▶ What you will do
From the material below, pull out every line that contains the word "knee" and copy each one unchanged.

▶ Available data
....................

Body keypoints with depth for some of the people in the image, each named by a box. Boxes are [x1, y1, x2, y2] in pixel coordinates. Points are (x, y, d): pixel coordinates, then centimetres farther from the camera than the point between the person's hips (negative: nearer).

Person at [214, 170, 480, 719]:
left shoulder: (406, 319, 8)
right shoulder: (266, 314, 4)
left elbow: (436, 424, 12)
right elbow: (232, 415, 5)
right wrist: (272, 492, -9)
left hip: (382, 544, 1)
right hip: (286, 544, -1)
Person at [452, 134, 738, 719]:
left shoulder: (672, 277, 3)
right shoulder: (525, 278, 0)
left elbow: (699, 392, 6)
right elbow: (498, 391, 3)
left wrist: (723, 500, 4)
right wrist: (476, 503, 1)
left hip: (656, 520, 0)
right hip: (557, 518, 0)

....................

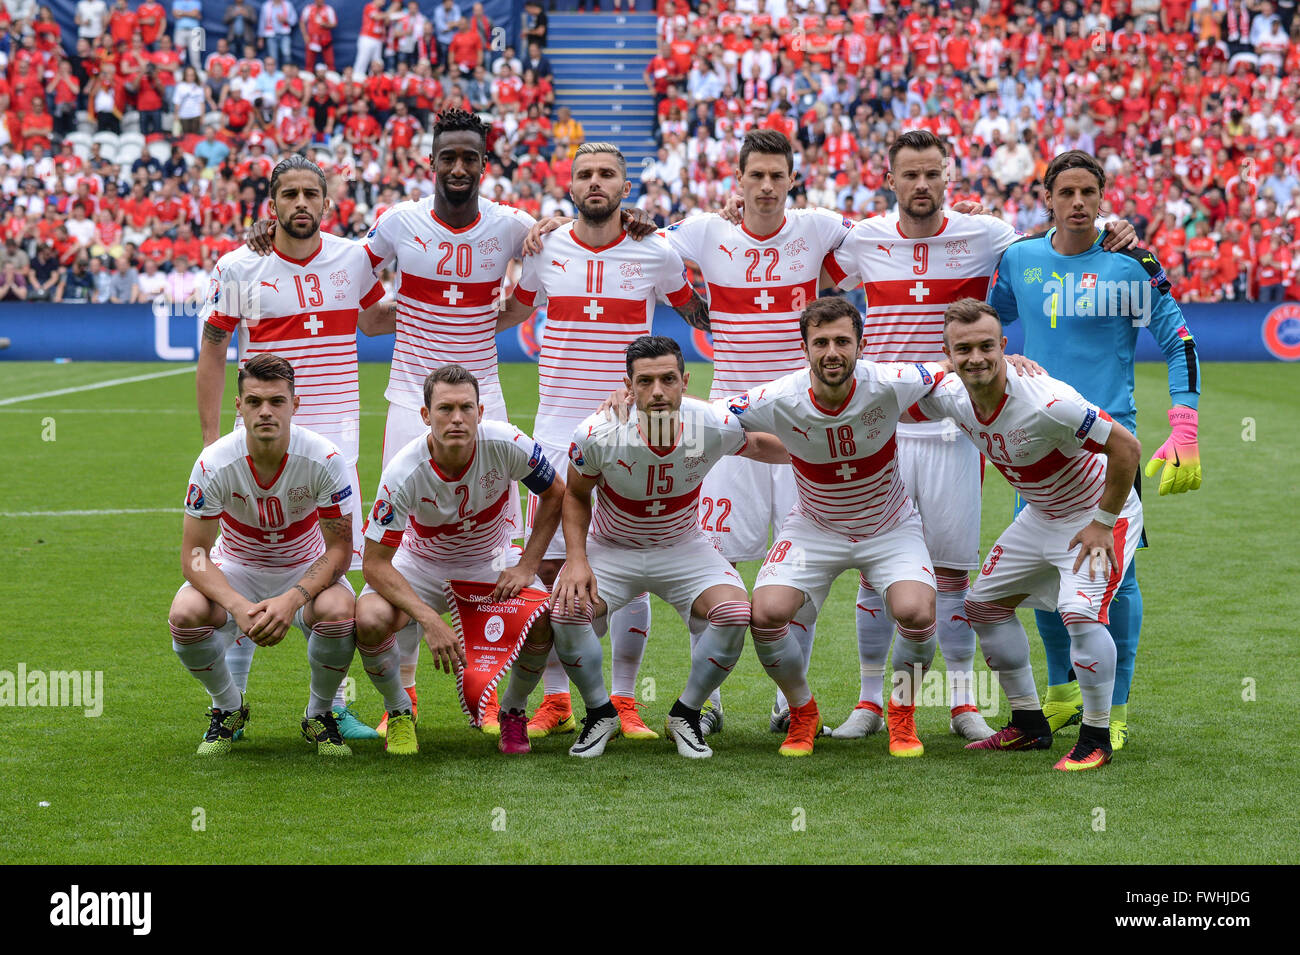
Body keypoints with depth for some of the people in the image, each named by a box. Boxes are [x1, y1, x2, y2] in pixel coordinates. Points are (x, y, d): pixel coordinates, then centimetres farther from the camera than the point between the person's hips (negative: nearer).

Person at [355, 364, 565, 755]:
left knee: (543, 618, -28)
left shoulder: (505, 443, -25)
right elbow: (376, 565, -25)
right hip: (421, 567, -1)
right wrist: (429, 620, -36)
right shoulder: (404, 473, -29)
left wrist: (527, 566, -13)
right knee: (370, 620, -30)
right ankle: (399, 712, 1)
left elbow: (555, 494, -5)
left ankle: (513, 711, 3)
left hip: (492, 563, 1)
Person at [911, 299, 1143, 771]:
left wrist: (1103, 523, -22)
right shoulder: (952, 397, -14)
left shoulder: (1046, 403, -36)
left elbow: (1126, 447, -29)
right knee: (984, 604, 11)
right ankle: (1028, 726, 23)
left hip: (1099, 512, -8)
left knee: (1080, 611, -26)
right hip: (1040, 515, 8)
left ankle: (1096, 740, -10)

....................

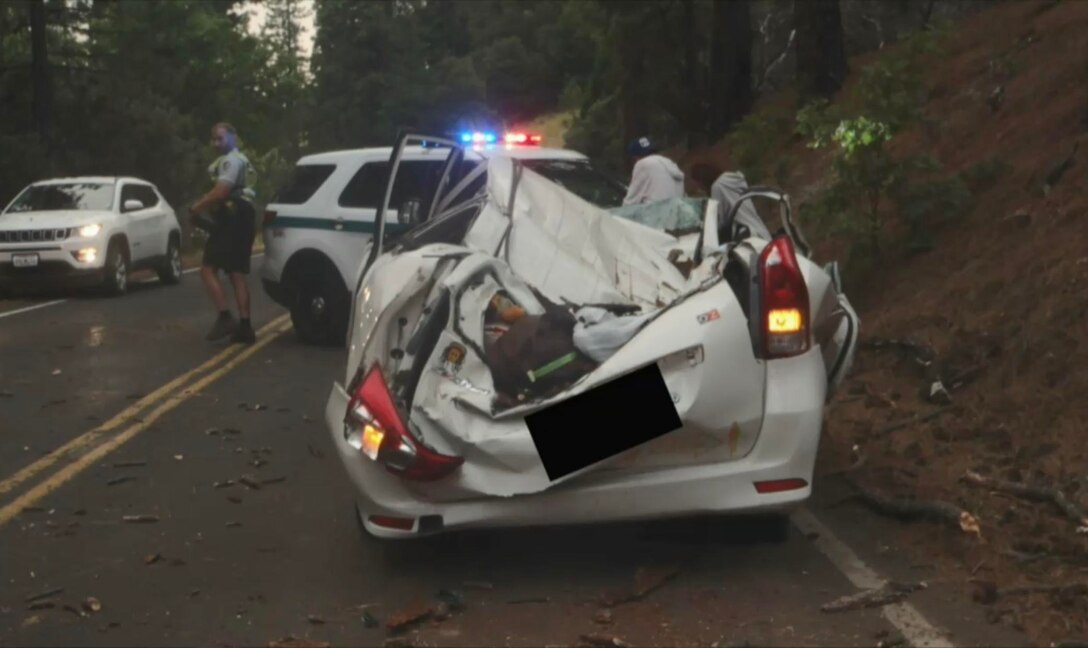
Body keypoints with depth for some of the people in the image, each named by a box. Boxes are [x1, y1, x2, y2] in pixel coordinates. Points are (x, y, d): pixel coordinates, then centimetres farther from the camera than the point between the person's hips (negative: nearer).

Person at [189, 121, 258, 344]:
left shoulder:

....................

▶ Output for this exercise
left knee: (543, 618, -28)
right knee: (370, 620, -30)
right knee: (984, 604, 11)
left knee: (1080, 611, -26)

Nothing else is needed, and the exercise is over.